> Excerpted records
------------------------------------------------------------
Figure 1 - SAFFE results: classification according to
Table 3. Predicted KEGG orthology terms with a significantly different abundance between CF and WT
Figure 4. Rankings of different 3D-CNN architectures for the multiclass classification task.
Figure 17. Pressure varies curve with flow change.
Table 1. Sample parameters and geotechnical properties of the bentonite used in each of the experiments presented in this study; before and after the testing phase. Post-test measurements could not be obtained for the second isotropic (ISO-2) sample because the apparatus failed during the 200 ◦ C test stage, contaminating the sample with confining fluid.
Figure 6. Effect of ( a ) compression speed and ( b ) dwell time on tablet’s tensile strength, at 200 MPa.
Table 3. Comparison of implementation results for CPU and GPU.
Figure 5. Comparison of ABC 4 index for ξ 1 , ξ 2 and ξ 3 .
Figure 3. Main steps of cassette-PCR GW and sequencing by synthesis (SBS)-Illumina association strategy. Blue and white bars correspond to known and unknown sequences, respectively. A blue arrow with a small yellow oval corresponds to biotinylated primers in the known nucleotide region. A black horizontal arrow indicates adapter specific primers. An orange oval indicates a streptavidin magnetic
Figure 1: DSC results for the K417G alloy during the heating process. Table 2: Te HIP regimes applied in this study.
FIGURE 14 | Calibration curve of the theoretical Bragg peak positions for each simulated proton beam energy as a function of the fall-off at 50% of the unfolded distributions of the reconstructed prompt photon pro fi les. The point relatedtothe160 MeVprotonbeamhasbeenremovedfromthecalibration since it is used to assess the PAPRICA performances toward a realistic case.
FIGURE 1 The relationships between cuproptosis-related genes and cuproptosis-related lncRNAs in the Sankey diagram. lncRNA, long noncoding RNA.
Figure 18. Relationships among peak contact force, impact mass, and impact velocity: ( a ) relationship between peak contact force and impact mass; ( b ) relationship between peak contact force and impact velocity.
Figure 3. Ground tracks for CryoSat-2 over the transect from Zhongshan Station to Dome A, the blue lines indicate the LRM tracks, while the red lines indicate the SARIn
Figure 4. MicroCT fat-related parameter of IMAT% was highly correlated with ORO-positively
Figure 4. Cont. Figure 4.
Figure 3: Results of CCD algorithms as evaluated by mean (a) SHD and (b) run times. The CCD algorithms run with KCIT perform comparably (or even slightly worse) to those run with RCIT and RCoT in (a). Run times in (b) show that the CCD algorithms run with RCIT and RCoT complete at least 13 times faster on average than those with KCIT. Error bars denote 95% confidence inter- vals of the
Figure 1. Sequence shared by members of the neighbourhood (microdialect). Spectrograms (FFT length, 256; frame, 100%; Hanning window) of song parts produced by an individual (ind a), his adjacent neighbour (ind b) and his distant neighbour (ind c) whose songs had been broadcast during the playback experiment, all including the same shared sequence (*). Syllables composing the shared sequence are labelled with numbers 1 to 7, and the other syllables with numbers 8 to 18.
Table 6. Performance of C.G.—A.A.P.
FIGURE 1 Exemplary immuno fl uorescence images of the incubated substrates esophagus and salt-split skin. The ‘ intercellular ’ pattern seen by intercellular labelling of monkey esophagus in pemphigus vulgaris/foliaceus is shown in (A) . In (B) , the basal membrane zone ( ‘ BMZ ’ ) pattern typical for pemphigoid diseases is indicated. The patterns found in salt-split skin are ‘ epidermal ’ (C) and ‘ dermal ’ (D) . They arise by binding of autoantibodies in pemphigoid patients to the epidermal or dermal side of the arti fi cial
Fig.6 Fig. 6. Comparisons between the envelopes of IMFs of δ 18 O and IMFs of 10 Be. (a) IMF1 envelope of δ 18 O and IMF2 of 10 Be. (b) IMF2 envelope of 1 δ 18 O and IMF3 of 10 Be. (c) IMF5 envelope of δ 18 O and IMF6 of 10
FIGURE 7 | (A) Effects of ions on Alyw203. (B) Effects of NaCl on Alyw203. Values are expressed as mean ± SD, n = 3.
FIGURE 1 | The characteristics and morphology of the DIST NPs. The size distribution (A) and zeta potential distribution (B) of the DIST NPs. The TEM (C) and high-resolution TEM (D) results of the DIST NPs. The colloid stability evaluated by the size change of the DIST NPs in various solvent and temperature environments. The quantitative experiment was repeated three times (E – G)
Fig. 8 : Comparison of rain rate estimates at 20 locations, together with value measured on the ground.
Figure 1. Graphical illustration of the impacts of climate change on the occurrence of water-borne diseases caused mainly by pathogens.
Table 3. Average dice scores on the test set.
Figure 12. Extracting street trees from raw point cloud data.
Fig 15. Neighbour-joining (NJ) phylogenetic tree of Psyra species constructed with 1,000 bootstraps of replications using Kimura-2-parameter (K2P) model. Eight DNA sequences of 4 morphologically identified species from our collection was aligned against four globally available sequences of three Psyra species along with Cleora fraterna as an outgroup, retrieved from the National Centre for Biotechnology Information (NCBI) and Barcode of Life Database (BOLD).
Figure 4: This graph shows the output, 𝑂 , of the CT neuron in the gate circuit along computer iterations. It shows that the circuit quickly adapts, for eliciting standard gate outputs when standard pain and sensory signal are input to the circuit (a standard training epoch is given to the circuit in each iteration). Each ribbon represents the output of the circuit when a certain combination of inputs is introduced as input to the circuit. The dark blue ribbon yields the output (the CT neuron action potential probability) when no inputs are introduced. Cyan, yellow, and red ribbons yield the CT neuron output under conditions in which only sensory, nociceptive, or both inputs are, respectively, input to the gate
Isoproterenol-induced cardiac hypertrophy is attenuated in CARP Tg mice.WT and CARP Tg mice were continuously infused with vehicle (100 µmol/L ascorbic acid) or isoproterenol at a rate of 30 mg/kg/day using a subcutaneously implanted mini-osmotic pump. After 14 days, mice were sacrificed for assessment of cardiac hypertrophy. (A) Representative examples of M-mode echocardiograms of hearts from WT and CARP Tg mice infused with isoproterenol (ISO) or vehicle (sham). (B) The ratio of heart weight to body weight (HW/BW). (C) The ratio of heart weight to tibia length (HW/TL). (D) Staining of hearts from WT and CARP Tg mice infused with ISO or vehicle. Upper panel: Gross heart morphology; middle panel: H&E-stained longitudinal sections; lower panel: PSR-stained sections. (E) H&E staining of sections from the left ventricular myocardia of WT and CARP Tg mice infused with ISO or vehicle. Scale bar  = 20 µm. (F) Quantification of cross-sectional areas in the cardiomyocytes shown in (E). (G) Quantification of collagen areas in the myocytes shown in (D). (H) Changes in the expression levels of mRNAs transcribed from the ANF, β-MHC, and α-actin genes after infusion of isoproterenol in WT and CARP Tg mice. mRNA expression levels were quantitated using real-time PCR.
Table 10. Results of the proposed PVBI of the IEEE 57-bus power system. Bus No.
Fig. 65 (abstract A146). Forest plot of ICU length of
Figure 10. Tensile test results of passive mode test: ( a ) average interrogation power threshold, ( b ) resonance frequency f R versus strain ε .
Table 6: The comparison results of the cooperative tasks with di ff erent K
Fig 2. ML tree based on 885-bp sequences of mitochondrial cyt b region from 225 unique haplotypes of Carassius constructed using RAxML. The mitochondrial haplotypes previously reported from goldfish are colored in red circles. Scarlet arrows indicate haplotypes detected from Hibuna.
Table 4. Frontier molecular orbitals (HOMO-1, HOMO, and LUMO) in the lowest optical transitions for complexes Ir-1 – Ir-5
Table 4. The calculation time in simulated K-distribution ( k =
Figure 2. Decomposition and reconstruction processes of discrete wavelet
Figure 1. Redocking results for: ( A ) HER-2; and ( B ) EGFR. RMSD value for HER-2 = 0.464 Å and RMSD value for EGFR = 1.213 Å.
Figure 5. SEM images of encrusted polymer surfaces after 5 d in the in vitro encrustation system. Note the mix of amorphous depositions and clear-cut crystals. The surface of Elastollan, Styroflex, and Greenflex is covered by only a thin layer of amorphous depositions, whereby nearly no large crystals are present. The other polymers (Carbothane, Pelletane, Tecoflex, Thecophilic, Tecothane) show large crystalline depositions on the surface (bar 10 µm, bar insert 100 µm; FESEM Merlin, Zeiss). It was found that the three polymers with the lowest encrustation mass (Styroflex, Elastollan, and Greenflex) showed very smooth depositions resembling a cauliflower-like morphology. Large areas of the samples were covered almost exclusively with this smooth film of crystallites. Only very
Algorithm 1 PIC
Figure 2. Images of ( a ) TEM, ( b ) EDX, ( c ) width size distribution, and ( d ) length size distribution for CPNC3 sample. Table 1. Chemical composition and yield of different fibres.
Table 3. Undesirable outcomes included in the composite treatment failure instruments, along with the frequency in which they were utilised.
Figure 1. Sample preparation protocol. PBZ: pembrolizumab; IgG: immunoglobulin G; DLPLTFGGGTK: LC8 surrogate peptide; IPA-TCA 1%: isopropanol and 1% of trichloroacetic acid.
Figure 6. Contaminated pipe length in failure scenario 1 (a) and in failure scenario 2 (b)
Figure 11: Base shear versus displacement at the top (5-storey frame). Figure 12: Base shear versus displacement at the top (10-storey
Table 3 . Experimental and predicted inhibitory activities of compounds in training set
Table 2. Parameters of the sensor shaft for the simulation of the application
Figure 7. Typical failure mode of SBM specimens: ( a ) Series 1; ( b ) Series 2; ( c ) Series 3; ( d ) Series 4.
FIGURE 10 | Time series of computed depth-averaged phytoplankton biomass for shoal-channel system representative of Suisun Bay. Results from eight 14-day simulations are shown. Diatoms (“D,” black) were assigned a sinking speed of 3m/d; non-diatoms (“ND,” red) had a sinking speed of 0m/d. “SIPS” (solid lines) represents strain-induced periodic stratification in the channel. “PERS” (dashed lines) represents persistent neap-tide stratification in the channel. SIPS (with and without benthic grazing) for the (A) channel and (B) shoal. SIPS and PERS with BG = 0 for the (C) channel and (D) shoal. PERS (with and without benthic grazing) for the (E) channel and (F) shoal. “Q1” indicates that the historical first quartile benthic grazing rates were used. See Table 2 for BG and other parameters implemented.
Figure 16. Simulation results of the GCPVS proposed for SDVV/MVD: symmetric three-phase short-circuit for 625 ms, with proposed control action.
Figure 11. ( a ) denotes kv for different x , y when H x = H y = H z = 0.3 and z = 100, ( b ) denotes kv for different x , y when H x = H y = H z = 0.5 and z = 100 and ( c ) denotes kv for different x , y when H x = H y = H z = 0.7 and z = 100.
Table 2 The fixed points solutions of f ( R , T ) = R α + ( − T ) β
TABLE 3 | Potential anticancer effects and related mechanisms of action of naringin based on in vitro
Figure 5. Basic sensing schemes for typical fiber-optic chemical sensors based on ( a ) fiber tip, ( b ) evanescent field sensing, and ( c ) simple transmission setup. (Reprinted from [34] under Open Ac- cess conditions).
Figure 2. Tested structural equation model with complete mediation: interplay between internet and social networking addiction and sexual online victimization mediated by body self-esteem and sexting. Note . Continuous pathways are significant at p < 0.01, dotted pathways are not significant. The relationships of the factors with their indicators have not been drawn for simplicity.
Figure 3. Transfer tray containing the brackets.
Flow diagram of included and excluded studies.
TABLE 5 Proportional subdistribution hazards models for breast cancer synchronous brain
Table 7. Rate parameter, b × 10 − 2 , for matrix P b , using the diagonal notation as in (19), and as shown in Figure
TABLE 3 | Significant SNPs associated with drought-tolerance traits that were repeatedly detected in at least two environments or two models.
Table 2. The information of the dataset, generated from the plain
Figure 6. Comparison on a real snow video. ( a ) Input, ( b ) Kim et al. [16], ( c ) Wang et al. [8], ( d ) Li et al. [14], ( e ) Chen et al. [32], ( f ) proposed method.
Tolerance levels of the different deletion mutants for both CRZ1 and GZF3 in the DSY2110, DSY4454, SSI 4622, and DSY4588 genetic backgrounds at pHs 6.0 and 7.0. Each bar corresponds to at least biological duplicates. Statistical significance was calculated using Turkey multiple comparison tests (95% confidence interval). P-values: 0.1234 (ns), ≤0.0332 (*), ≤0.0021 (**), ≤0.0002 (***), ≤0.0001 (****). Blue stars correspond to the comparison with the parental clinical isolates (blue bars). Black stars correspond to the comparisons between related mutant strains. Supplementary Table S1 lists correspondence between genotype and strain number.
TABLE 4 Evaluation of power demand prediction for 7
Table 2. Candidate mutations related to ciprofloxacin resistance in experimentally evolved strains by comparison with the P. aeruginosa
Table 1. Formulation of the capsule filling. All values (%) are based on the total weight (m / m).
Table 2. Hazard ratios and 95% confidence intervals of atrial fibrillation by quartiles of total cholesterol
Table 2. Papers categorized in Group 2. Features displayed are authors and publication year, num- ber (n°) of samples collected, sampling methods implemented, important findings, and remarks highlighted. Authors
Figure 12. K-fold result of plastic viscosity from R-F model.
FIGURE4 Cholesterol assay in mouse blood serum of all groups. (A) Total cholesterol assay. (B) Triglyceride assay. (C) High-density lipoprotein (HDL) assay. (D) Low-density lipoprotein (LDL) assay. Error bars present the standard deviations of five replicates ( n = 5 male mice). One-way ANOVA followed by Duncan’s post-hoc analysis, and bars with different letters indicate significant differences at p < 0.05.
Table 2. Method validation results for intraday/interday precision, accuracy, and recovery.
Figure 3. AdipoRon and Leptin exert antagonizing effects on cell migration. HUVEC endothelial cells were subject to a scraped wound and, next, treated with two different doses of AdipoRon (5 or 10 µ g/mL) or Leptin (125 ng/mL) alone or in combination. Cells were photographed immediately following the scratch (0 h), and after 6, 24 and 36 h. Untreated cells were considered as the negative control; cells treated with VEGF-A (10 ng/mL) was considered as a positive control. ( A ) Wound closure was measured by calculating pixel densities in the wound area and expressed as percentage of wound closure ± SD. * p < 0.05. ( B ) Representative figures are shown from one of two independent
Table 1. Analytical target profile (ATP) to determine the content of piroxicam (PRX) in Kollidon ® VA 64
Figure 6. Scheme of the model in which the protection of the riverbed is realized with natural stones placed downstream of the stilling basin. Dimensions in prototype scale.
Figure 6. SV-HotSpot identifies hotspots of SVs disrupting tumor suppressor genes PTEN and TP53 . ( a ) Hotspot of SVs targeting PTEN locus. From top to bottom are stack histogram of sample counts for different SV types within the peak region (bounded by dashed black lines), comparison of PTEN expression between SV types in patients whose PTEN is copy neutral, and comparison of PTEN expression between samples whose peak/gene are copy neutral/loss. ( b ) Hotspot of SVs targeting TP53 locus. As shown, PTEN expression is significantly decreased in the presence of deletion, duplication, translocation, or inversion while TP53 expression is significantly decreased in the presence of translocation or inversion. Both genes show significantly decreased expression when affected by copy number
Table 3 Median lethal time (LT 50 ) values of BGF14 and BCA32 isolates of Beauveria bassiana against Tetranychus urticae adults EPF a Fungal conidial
------------------------------------------------------------
> What the task requires
From the entries above, print the lines beginning at the one with "Table 2. Hazard" and stopping after the one with "Table 2. Method", exactly as written and with nothing else.

> Task result
Table 2. Hazard ratios and 95% confidence intervals of atrial fibrillation by quartiles of total cholesterol
Table 2. Papers categorized in Group 2. Features displayed are authors and publication year, num- ber (n°) of samples collected, sampling methods implemented, important findings, and remarks highlighted. Authors
Figure 12. K-fold result of plastic viscosity from R-F model.
FIGURE4 Cholesterol assay in mouse blood serum of all groups. (A) Total cholesterol assay. (B) Triglyceride assay. (C) High-density lipoprotein (HDL) assay. (D) Low-density lipoprotein (LDL) assay. Error bars present the standard deviations of five replicates ( n = 5 male mice). One-way ANOVA followed by Duncan’s post-hoc analysis, and bars with different letters indicate significant differences at p < 0.05.
Table 2. Method validation results for intraday/interday precision, accuracy, and recovery.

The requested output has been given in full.